▶ [INSTRUCTIONS FOR THE TASK]
Your answer should be each line of the entries that contains the word "Fenster", copied in full.

Stored items from a collection:
+-------+

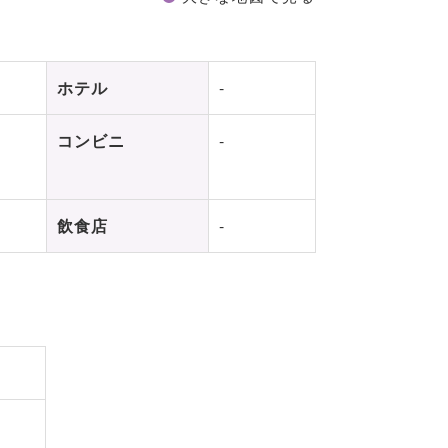
ホテル
-
コンビニ
-
飲食店
-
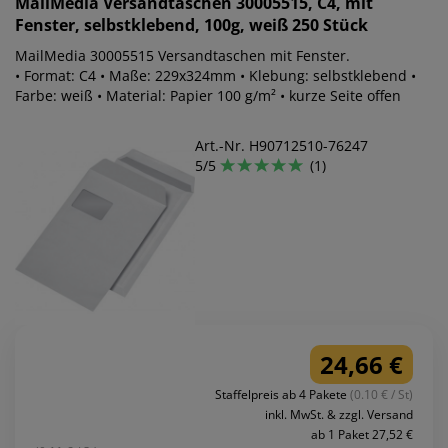
MailMedia
Versandtaschen 30005515, C4, mit
Fenster, selbstklebend, 100g, weiß 250 Stück
MailMedia 30005515 Versandtaschen mit Fenster.
• Format: C4 • Maße: 229x324mm • Klebung: selbstklebend •
Farbe: weiß • Material: Papier 100 g/m² • kurze Seite offen
Art.-Nr. H90712510-76247
5/5
(1)
24,66 €
Staffelpreis ab 4 Pakete
(0.10 € / St)
inkl. MwSt. & zzgl. Versand
ab 1 Paket 27,52 €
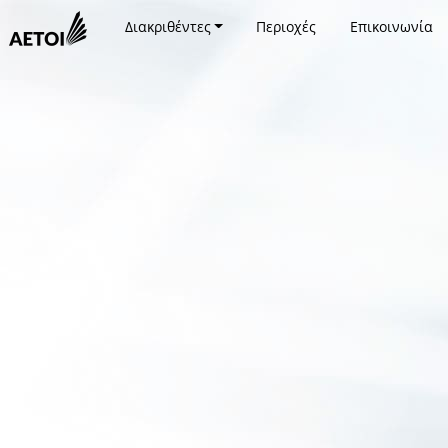
Διακριθέντες
Περιοχές
Επικοινωνία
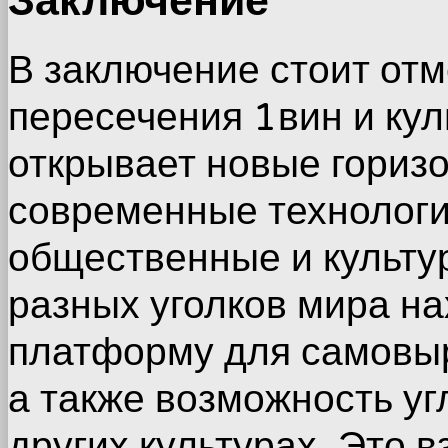
Заключение
В заключение стоит отм
пересечения 1вин и ку
открывает новые горизо
современные технолог
общественные и культур
разных уголков мира на
платформу для самовыр
а также возможность уг
других культурах. Это 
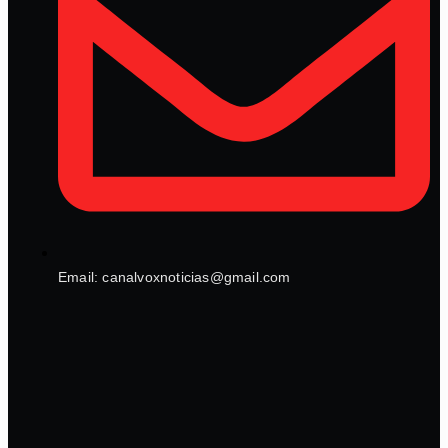
Email: canalvoxnoticias@gmail.com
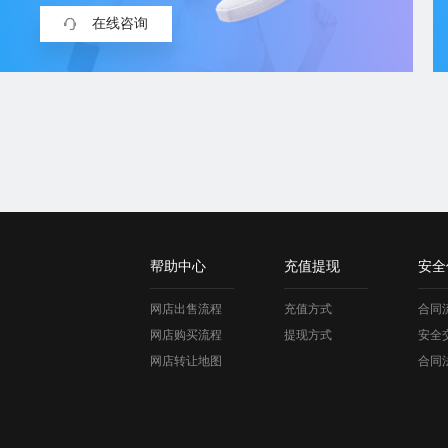
在线咨询
帮助中心
充值提现
安全
网店出售流程
充值方式
合同
网店购买流程
提现方式
安全
网店转让地图
合同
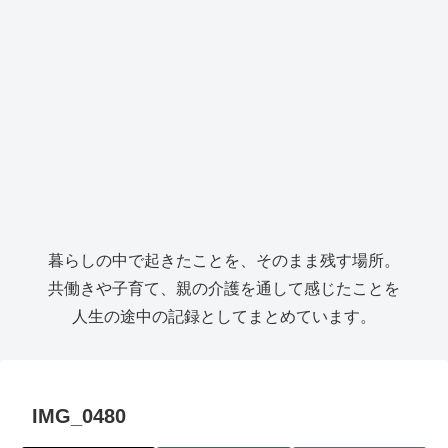
暮らしの中で起きたことを、そのまま残す場所。
共働きや子育て、親の介護を通して感じたことを
人生の途中の記録としてまとめています。
IMG_0480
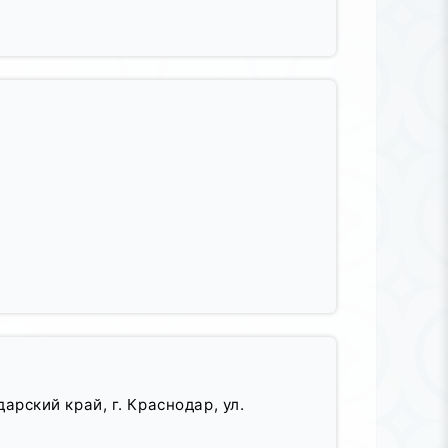
арский край, г. Краснодар, ул.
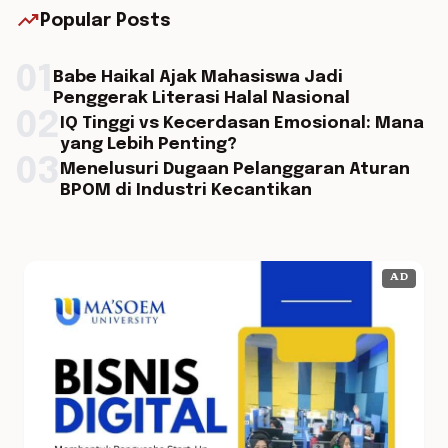
trending_up
Popular Posts
01
Babe Haikal Ajak Mahasiswa Jadi
Penggerak Literasi Halal Nasional
02
IQ Tinggi vs Kecerdasan Emosional: Mana
yang Lebih Penting?
03
Menelusuri Dugaan Pelanggaran Aturan
BPOM di Industri Kecantikan
AD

+-------+

▶ [ANSWER FOR THIS EXERCISE]
Fenster, selbstklebend, 100g, weiß 250 Stück
MailMedia 30005515 Versandtaschen mit Fenster.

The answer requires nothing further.